The Art of Inheriting Secrets(40)
“I know. Better now than after we get married.”
“But we’ve worked so hard to get to this point, where things might get a little easier. Your mom’s house, the apartment. You love this life. You’ll regret giving it up once you get over all this drama.”
“Drama? My mother is dead, Grant.”
“You know what I mean. The situation is making you question everything, but you love me, love our life. You know you do!”
“I did. Now I don’t.” I donned my magazine voice, clear and direct. “I’m breaking up with you, and it’s not negotiable. Let’s just be adults about this, can we?”
“Oh, now that you’ll have your mom’s house money, you’re going to walk away, right? After all that—”
“Not going to listen to this,” I said. “I want my mother’s paintings. You can call the gallery.”
“I’m keeping those paintings. They’ll be my settlement, since you’re going to cut me out of the house.”
“Grant! Can we please not do this? It’s my mother’s work. It doesn’t belong to you.”
“Well, I guess you’ll have to take me to court.”
“Court? That escalated pretty fast.”
“This happened pretty fast. We’ve lived together six years. What we’ve collected together will be ruled common property.”
“That’s ridiculous. Grant—”
“I don’t want to talk any longer,” he said and hung up.
Stunned, I stared at the phone for a long moment, then started to punch the redial button and halted.
My breath was coming in hard pants, and I stood up to relieve the anger surging through me. What a jerk! I would get the paintings back, of course. No one would award him such personal property—but it infuriated me that he would make such a claim. I needed to call my mother’s agent and find out what the legalities were. What if he tried to sell the paintings? It made me feel vaguely panicky.
On the upside, I realized that I was deeply relieved that I hadn’t told him anything about the rest of it: the manor, the estate, my title.
I was also relieved to be free of him. Until I had spoken the words this afternoon, I hadn’t realized how furious I was over his desertion, how betrayed I’d felt, lying in that hospital bed. I rubbed my knee, feeling echoes of that deep, painful loneliness.
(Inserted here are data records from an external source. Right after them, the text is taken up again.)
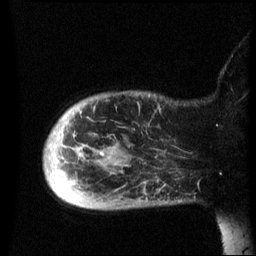
Breast MRI (dynamic contrast-enhanced), one sagittal slice. Position 9 of 60 along the scan axis. Dynamic contrast-enhanced series, image 2 of 3 at this slice position (ordered by acquisition). 1.5 T. TE 4.2 ms, TR 8.4 ms. 256 × 256 image matrix, field of view 220 × 220 mm. Patient: female, 49 years.
Annotated regions visible in this slice (semi-automatically segmented with operator editing):
- analysis volume of interest (the breast-tissue region the enhancement analysis was run in; not a lesion): bounding box (x1, y1, x2, y2) in pixels: (45, 92, 184, 211)
- tumour enhancement mask (voxels above the 70 % enhancement threshold inside the analysis volume of interest): (102, 154, 105, 157)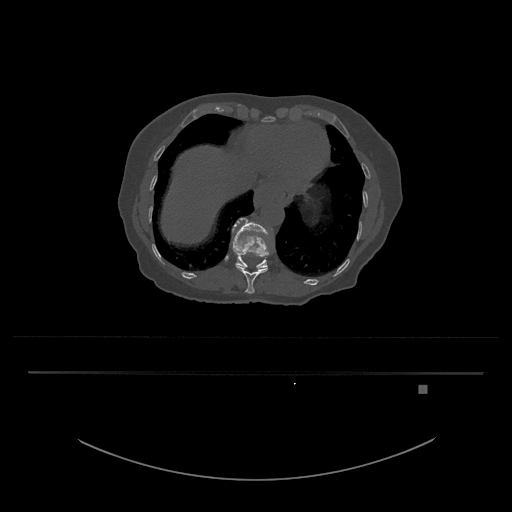
CT including the spine, one axial slice. Position 642 of 797 along the scan axis. 120 kVp. Bone window (W 1800 / L 400 HU). 512 × 512 image matrix, field of view 500 × 500 mm. Patient: female, 57 years. Case-level facts recorded for this patient, not image findings: primary cancer: cervical.
Structures marked on this image (semi-automatically segmented with operator editing):
- T11 vertebra: box from (x=236, y=264) to (x=268, y=294) px
- T12 vertebra: (x=232, y=217)–(x=270, y=269)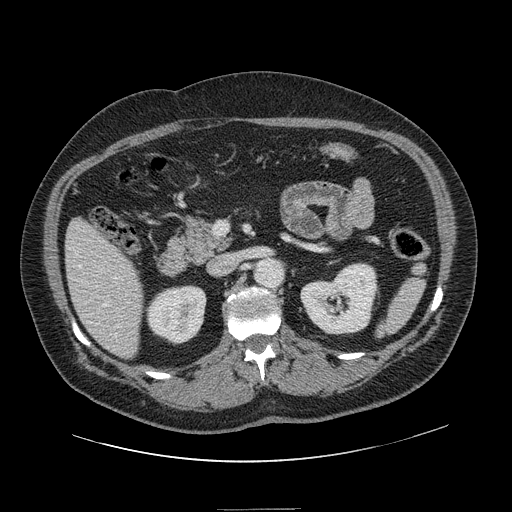
Contrast-enhanced abdominal CT, one axial slice. Position 60 of 154 along the scan axis. 120 kVp. Intravenous contrast given. Soft-tissue window (W 400 / L 40 HU). 2.5 mm slice thickness. 512 × 512 image matrix. Case-level facts recorded for this patient, not image findings: patient: male, age 62 years at operation; diagnosis: colorectal cancer liver metastases, imaged before liver resection; multiple liver metastases: yes; largest metastasis: 2.6 cm; chemotherapy before resection: no.
Structures marked on this image (outlined manually by an expert reader):
- hepatic veins: bounding box <79,265,117,337> (left, top, right, bottom; pixels)
- liver: <67,220,144,358>
- planned liver remnant (the part of the liver to remain after resection): <67,220,144,358>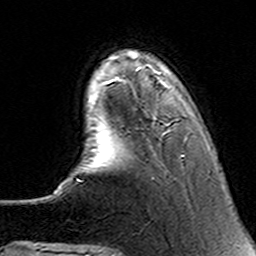
Breast MRI (dynamic contrast-enhanced), one axial slice. Position 29 of 160 along the scan axis. Cropped to one breast. Dynamic contrast-enhanced series, time point 2 of 6 at this slice position (early post-contrast). 3 T. TE 4.6 ms, TR 7.4 ms. 1 mm slice thickness. 256 × 256 image matrix, field of view 144 × 144 mm. Female patient.
Outlined on this slice (semi-automatically segmented with operator editing):
- enhancing-tissue mask used for the functional tumour volume (all voxels passing the contrast-enhancement thresholds inside the analysis volume; usually the tumour): bounding box (x1, y1, x2, y2) in pixels: (97, 69, 185, 156)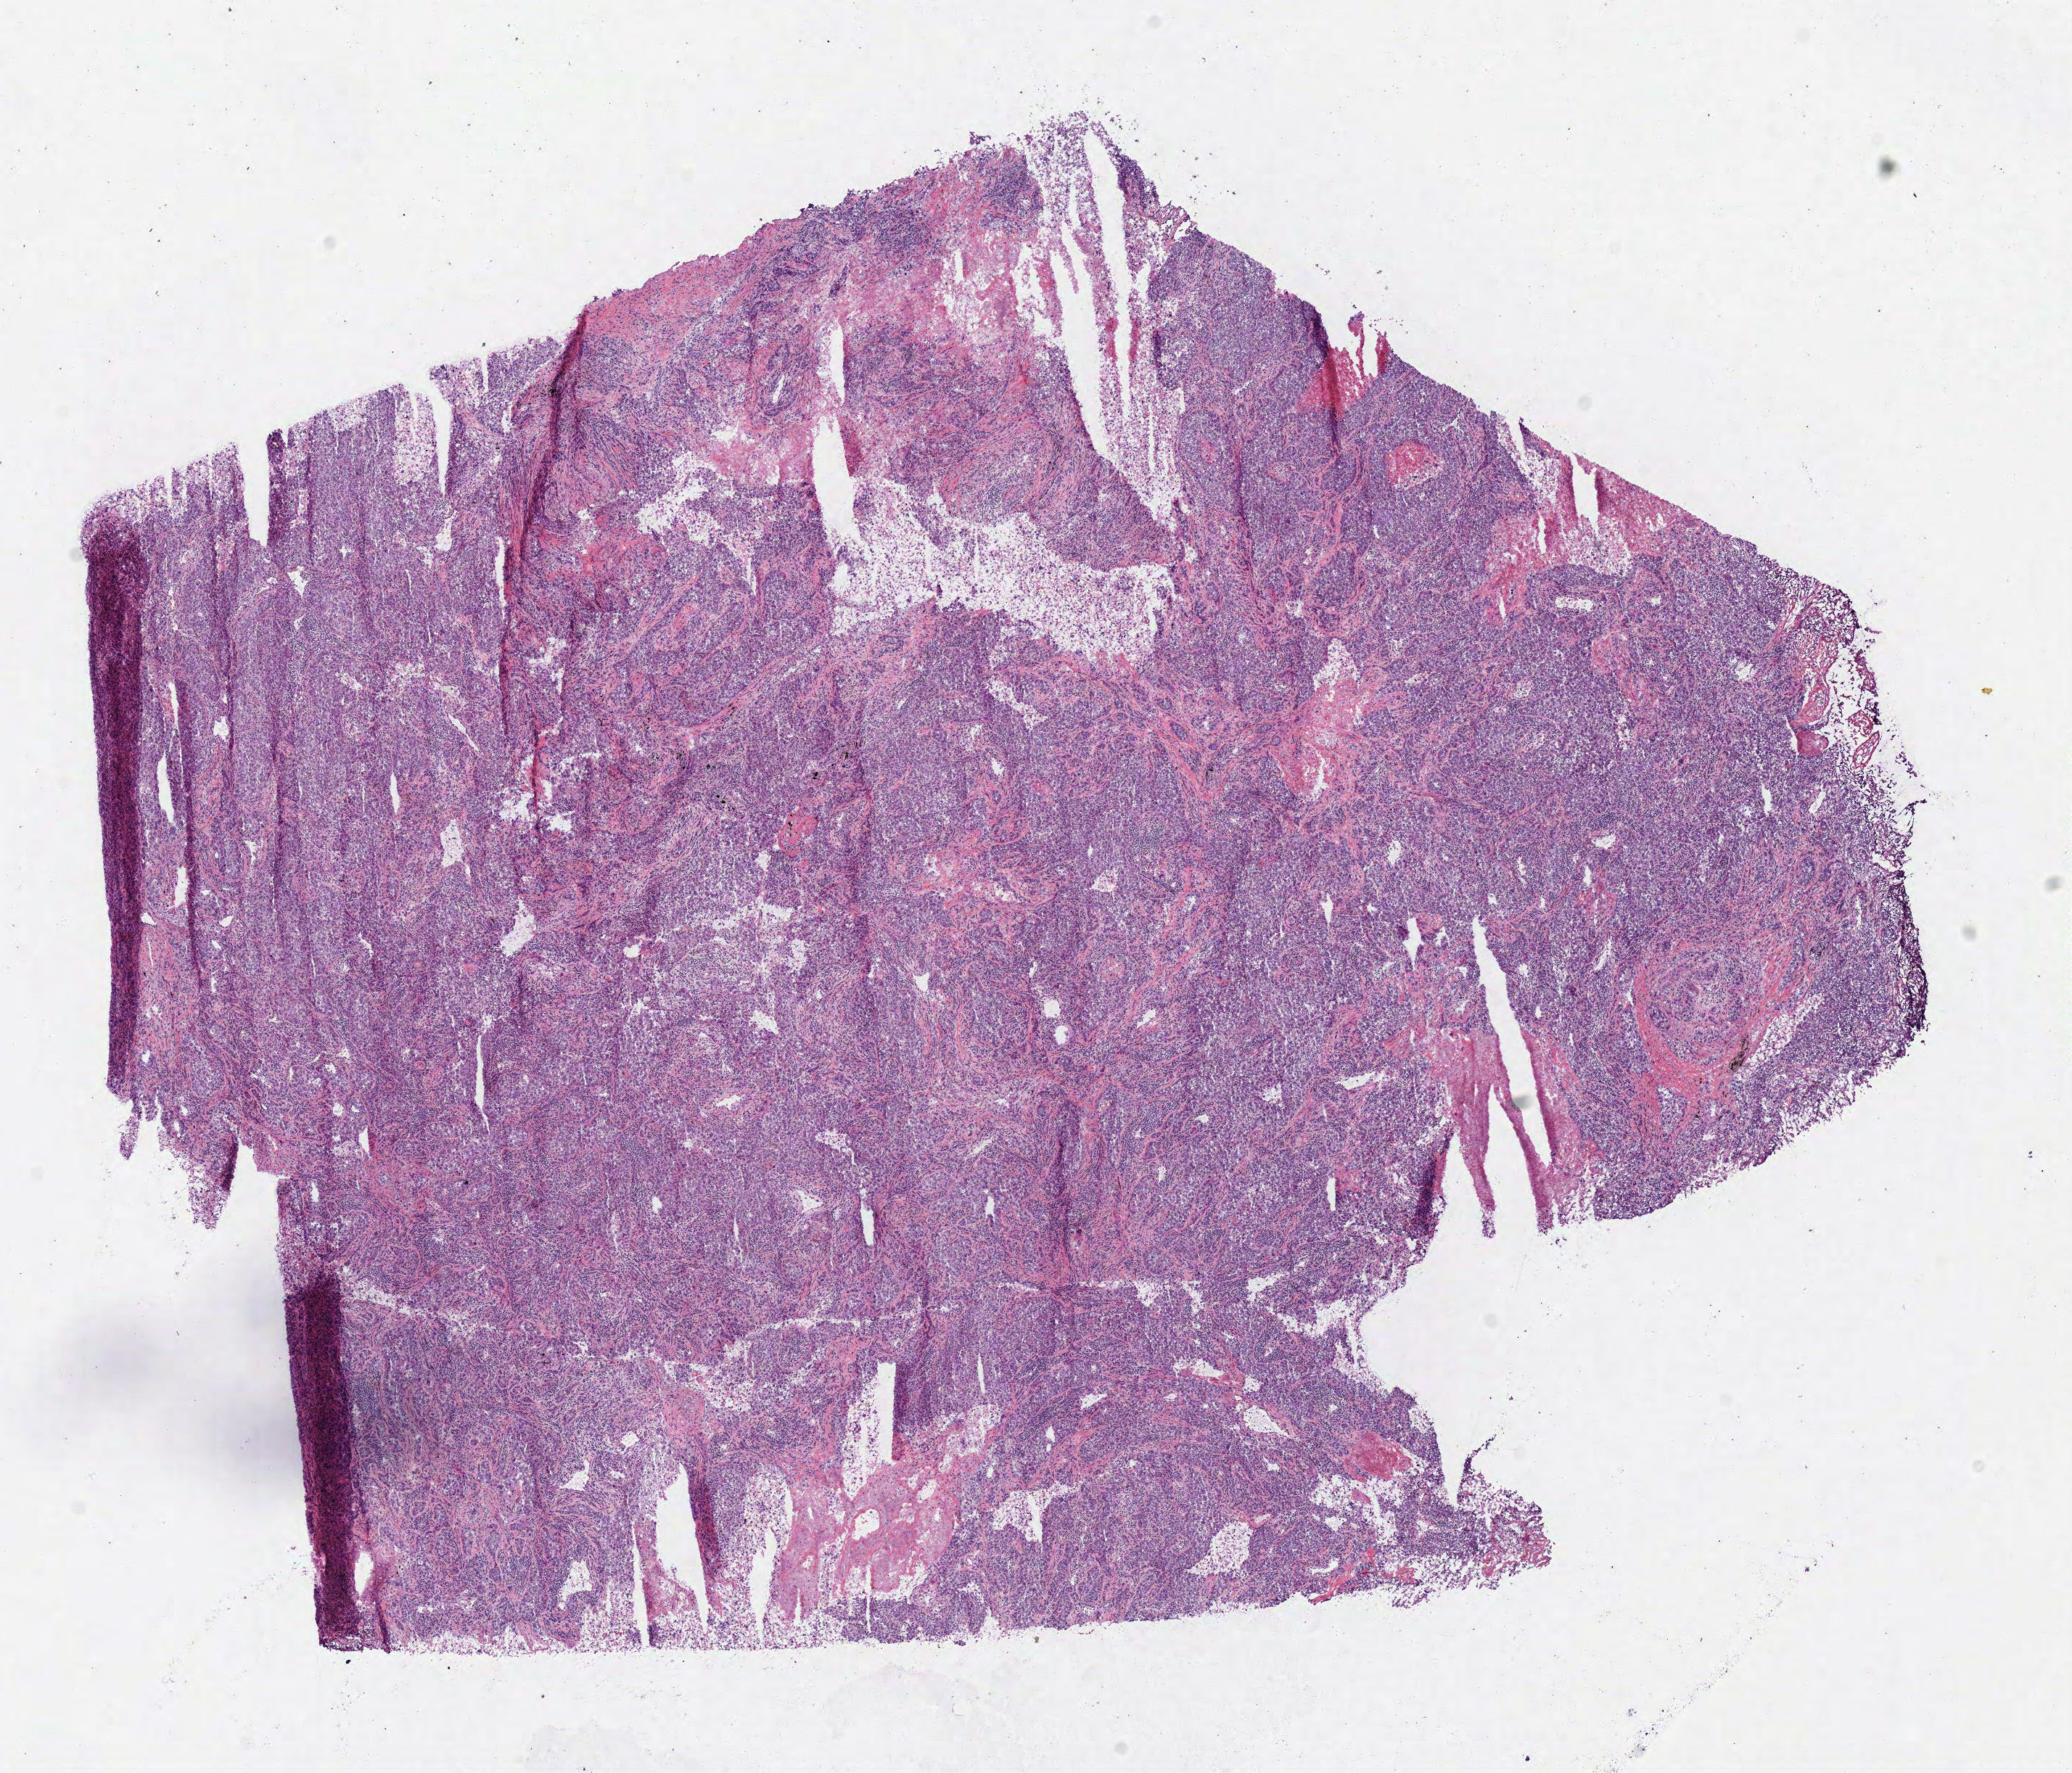
Digitized H&E-stained tissue section (whole slide), whole scanned area (about 11.3 x 9.6 mm) shown as a low-resolution overview. Frozen section from the bottom of the tissue portion. Lung, primary tumour sample. Male patient; age at initial diagnosis 79 years. Slide review estimates, as recorded: tumour cells 89%, tumour nuclei 80%, normal cells 0%, stromal cells 3%, necrosis 8%.
Histologic diagnosis: Squamous cell carcinoma, NOS (overlapping lesion of lung). TNM: T2 N1 M0. AJCC pathologic stage: IIB.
What had taken me so long?
Filled with a restless, half-furious, half-buoyant exuberance, I tugged on a sweater and a hat and headed out into the still-sunny afternoon. The sun hung high enough over the hills that I would have a solid couple of hours of daylight yet. The tip toward summer felt hopeful after the long dark winter, and I set out down the high street.
The foot traffic surprised me. When I had first started traveling to England, largely for work, it had been impossible to find anything open on a Sunday at all, and nothing after five p.m. on weekdays either. Few shops were open today, but the cafés and restaurants nearly all were. I wandered by each one to read the menus and peer inside. I wanted a good walk first, but maybe I’d have supper out tonight. At Coriander, I paused, but it was closed, the tables neatly set for next time. The card in the window informed me that the restaurant was closed Sunday and Monday. Sensible.
Wandering on, I looped up around the church and looked for a path that might lead to Rosemere, as Samir had said. I found one that meandered through a field, past a small pond, and along a bank of tall bushes I thought might be rhododendrons. I followed it all the way around; crossed a stream over a tiny, ancient bridge; and paused to admire a thicket that was so still it might have been medieval. The path leading out only led me upward to the top of the village. I paused and looked back, wondering where I’d missed the switch, but clearly I’d gone the wrong direction entirely. In the distance, Rosemere stood in mute beauty, flaws hidden at such a distance.
For one moment, I imagined how she could look with light streaming in clean windows, the hallway and stairs brought to life again with feet running up and down and the voices of humans ringing through the rooms.
I walked the rest of the way to the top of the hill and found myself in a grassy clearing that offered views of the wood and a small lake—that must be the “mere” in “Rosemere”—and the quaint tumble of the village with roads leading into the central square from all directions. They would have been tracks, once upon a time, roads worn into the earth by farmer’s carts and the hooves of animals.
Again that sense of history and endless time struck me. I stood here on this hill, and how many had stood here before me? How many would after me?
It almost made me dizzy. Made me feel both too small and oddly comforted. My life mattered, but in a way, it was just a blip.
Sweating lightly, buoyed by the fresh air and exercise, I wandered back down the lane. It was lined with a mishmash of houses, here a couple of old cottages with thatched roofs, there a narrow Victorian, three stories high, next door to a modern cube with the utilitarian tone of the fifties, and then a couple of ordinary cottages, no thatch. No matter what the style, the front gardens burst with the offerings of spring—tulips in a dizzying array of varieties, red and pink and variegated; spills of hyacinth; a spectacular dogwood tree. A stout woman bent over at the waist plucking weeds, singing breathily.
I wondered what would be blooming in the gardens at Rosemere Priory. I’d never had a chance to garden seriously. Would I even like it? My mother had been passionate, but that didn’t mean it would suit me.